I am currently reading - and adoring - The Morville Hours by Katherine Swift. It's a book about the creation of a garden in Shropshire, but so much more than that: astronomy, agriculture, history, geology and countless other areas of knowledge feed into Swift's description of turning a bare field into a series of gardens inspired by former residents of Morville. (This woman's learned, writes beautifully and created a huge, wonderful garden, Yes, I want to be her.)This book has thrown up a hundred different trains of thought in my mind, but the current one is the different forms of inspiration for creating gardens. Swift's garden conjures up an imagined place inhabited by different characters from the past: but others seek inspiration in eveything from quantum physics to the music of Bach. Last Sunday I visited a garden inspired by art: not individual paintings, but the style of an artist.

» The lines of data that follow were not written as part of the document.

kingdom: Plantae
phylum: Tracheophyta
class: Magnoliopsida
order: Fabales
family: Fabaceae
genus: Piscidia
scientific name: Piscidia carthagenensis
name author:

I think my favourite part of Kathy Brown's garden in Stevington, Bedfordshire was the Barbara Hepworth garden (pictured above), which was sparkling in the September sun. I don't know much about Hepworth but this garden certainly made me want to learn more, which was perhaps part of the point. There were other gardens inspired by Kandinsky, Mondrian, Monet, Hokusai and Rothko, plus French parterres, a cottage garden and an orchard: I'll try to upload a gallery of more images later in the week: in the meantime visit Kathy's blog and site for more info.
The other wonderful thing about Kathy's garden was its playfulness - which was handy as I took my two-year-old daughter along. She adored the playhouse and the tyre swing. She insisted on stroking a huge bumblebee resting (along with dozens of honey bees) on the Sedum spectabile 'Autumn Joy' but fortunately it didn't sting her. She also loved the shells in the Hepworth garden and the Humpty Dumpty figure on top of the Mondrian-esque wall (just visible in the picture above). And the squash and chocolate sponge at the church hall afterwards went down very well, too.
Anyway, this garden, along with the Morville Hours, led me to thinking about the inspiration for my garden revamp (which I am hoping to get under way next year, building work allowing). Up until now I've been lusting over individual plants, planning shapes of borders, mulling over shades of patio stone and whether a pergola or an arch would be best. But perhaps there should be something more cerebral behind the pretty flowers? A overarching concept, a theme? Or is that a tad prententious for a 70ft garden on the back of a 30s semi? I wouldn't want anyone to think I was taking myself too seriously, after all. Advice welcome, in the usual way below.